[Records Boundary: Start]

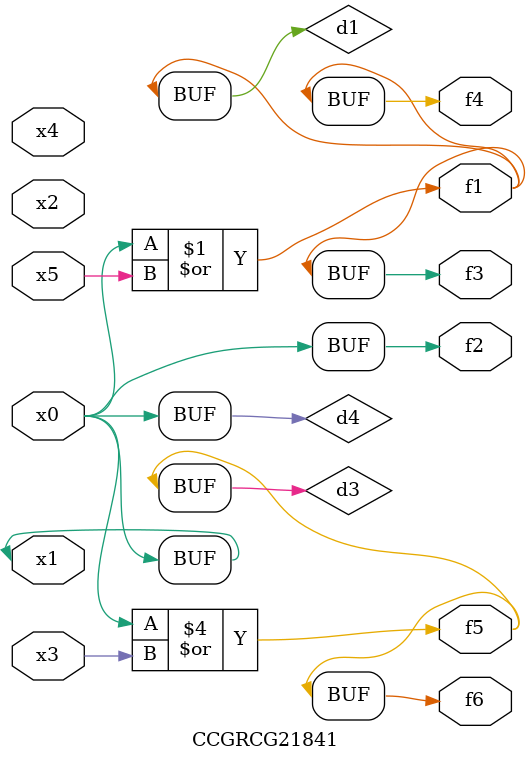
<source format=v>
module CCGRCG21841(
	input x0, x1, x2, x3, x4, x5,
	output f1, f2, f3, f4, f5, f6
);

	wire d1, d2, d3, d4;

	or (d1, x0, x5);
	xnor (d2, x1, x4);
	or (d3, x0, x3);
	buf (d4, x0, x1);
	assign f1 = d1;
	assign f2 = d4;
	assign f3 = d1;
	assign f4 = d1;
	assign f5 = d3;
	assign f6 = d3;
endmodule

</source>
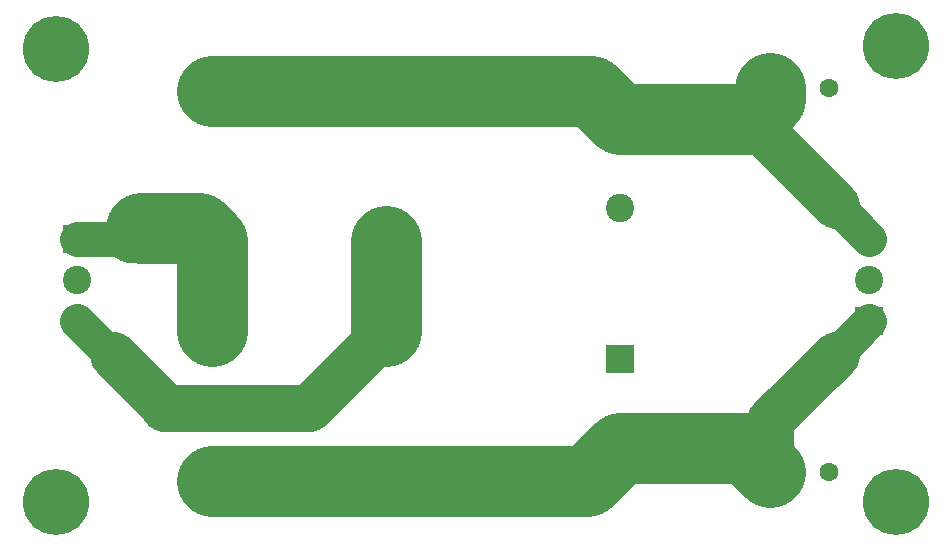
<source format=gbr>
%TF.GenerationSoftware,KiCad,Pcbnew,8.0.4*%
%TF.CreationDate,2024-09-02T08:35:19-04:00*%
%TF.ProjectId,power_supply,706f7765-725f-4737-9570-706c792e6b69,rev?*%
%TF.SameCoordinates,Original*%
%TF.FileFunction,Copper,L1,Top*%
%TF.FilePolarity,Positive*%
%FSLAX46Y46*%
G04 Gerber Fmt 4.6, Leading zero omitted, Abs format (unit mm)*
G04 Created by KiCad (PCBNEW 8.0.4) date 2024-09-02 08:35:19*
%MOMM*%
%LPD*%
G01*
G04 APERTURE LIST*
%TA.AperFunction,ComponentPad*%
%ADD10C,1.600000*%
%TD*%
%TA.AperFunction,ComponentPad*%
%ADD11C,5.600000*%
%TD*%
%TA.AperFunction,ComponentPad*%
%ADD12R,2.400000X2.400000*%
%TD*%
%TA.AperFunction,ComponentPad*%
%ADD13C,2.400000*%
%TD*%
%TA.AperFunction,ComponentPad*%
%ADD14R,3.200000X3.200000*%
%TD*%
%TA.AperFunction,ComponentPad*%
%ADD15O,3.200000X3.200000*%
%TD*%
%TA.AperFunction,Conductor*%
%ADD16C,6.000000*%
%TD*%
%TA.AperFunction,Conductor*%
%ADD17C,3.000000*%
%TD*%
%TA.AperFunction,Conductor*%
%ADD18C,4.000000*%
%TD*%
G04 APERTURE END LIST*
D10*
%TO.P,C4,1*%
%TO.N,GND*%
X126452000Y-102108000D03*
%TO.P,C4,2*%
%TO.N,/V-*%
X121452000Y-102108000D03*
%TD*%
D11*
%TO.P,REF\u002A\u002A,1*%
%TO.N,GND*%
X132080000Y-104648000D03*
%TD*%
D12*
%TO.P,C2,1*%
%TO.N,GND*%
X108712000Y-92576000D03*
D13*
%TO.P,C2,2*%
%TO.N,/V-*%
X108712000Y-100076000D03*
%TD*%
D14*
%TO.P,D4,1,K*%
%TO.N,/AC1*%
X88900000Y-90170000D03*
D15*
%TO.P,D4,2,A*%
%TO.N,/V-*%
X88900000Y-102870000D03*
%TD*%
D11*
%TO.P,REF\u002A\u002A,1*%
%TO.N,GND*%
X60960000Y-66315000D03*
%TD*%
D14*
%TO.P,D3,1,K*%
%TO.N,/V+*%
X74168000Y-69850000D03*
D15*
%TO.P,D3,2,A*%
%TO.N,/AC2*%
X74168000Y-82550000D03*
%TD*%
D11*
%TO.P,REF\u002A\u002A,1*%
%TO.N,GND*%
X60960000Y-104648000D03*
%TD*%
D12*
%TO.P,J2,1,Pin_1*%
%TO.N,/V-*%
X129856000Y-89352000D03*
D13*
%TO.P,J2,2,Pin_2*%
%TO.N,GND*%
X129856000Y-85852000D03*
%TO.P,J2,3,Pin_3*%
%TO.N,/V+*%
X129856000Y-82352000D03*
%TD*%
D12*
%TO.P,J1,1,Pin_1*%
%TO.N,/AC2*%
X62800000Y-82352000D03*
D13*
%TO.P,J1,2,Pin_2*%
%TO.N,GND*%
X62800000Y-85852000D03*
%TO.P,J1,3,Pin_3*%
%TO.N,/AC1*%
X62800000Y-89352000D03*
%TD*%
D12*
%TO.P,C1,1*%
%TO.N,/V+*%
X108712000Y-72256000D03*
D13*
%TO.P,C1,2*%
%TO.N,GND*%
X108712000Y-79756000D03*
%TD*%
D11*
%TO.P,REF\u002A\u002A,1*%
%TO.N,GND*%
X132080000Y-66040000D03*
%TD*%
D10*
%TO.P,C3,1*%
%TO.N,/V+*%
X121452000Y-69596000D03*
%TO.P,C3,2*%
%TO.N,GND*%
X126452000Y-69596000D03*
%TD*%
D14*
%TO.P,D1,1,K*%
%TO.N,/V+*%
X88900000Y-69850000D03*
D15*
%TO.P,D1,2,A*%
%TO.N,/AC1*%
X88900000Y-82550000D03*
%TD*%
D14*
%TO.P,D2,1,K*%
%TO.N,/AC2*%
X74168000Y-90170000D03*
D15*
%TO.P,D2,2,A*%
%TO.N,/V-*%
X74168000Y-102870000D03*
%TD*%
D16*
%TO.N,/V+*%
X88900000Y-69850000D02*
X106306000Y-69850000D01*
D17*
X129856000Y-82352000D02*
X127006000Y-79502000D01*
D18*
X127000000Y-79496000D02*
X127000000Y-79502000D01*
D16*
X74168000Y-69850000D02*
X88900000Y-69850000D01*
D18*
X127000000Y-79496000D02*
X119760000Y-72256000D01*
D16*
X108712000Y-72256000D02*
X119760000Y-72256000D01*
X121452000Y-70564000D02*
X119760000Y-72256000D01*
X121452000Y-69596000D02*
X121452000Y-70564000D01*
X106306000Y-69850000D02*
X108712000Y-72256000D01*
%TO.N,/V-*%
X119420000Y-100076000D02*
X121452000Y-102108000D01*
X88900000Y-102870000D02*
X105918000Y-102870000D01*
D18*
X127000000Y-92208000D02*
X127000000Y-92202000D01*
D17*
X129856000Y-89352000D02*
X129850000Y-89352000D01*
D18*
X121452000Y-102108000D02*
X121452000Y-97756000D01*
D16*
X105918000Y-102870000D02*
X108712000Y-100076000D01*
X108712000Y-100076000D02*
X119420000Y-100076000D01*
D18*
X121452000Y-97756000D02*
X127000000Y-92208000D01*
D16*
X74168000Y-102870000D02*
X88900000Y-102870000D01*
D17*
X129850000Y-89352000D02*
X127000000Y-92202000D01*
D18*
%TO.N,/AC1*%
X70118000Y-96534000D02*
X65786000Y-92202000D01*
X82400000Y-96670000D02*
X88900000Y-90170000D01*
D17*
X62800000Y-89352000D02*
X65650000Y-92202000D01*
D18*
X70118000Y-96670000D02*
X70118000Y-96534000D01*
X70118000Y-96670000D02*
X82400000Y-96670000D01*
D16*
X88900000Y-90170000D02*
X88900000Y-82550000D01*
D17*
X65650000Y-92202000D02*
X65786000Y-92202000D01*
D16*
%TO.N,/AC2*%
X74168000Y-82550000D02*
X73070000Y-81452000D01*
X74168000Y-82550000D02*
X74168000Y-90170000D01*
X73070000Y-81452000D02*
X68154000Y-81452000D01*
D18*
X67254000Y-82352000D02*
X68072000Y-81534000D01*
D17*
X62800000Y-82352000D02*
X67254000Y-82352000D01*
%TD*%
M02*

</source>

[Records Boundary: End]

Task goal
How many lines in the records hold the string "source"? Reply with the number alone.

Answer box
4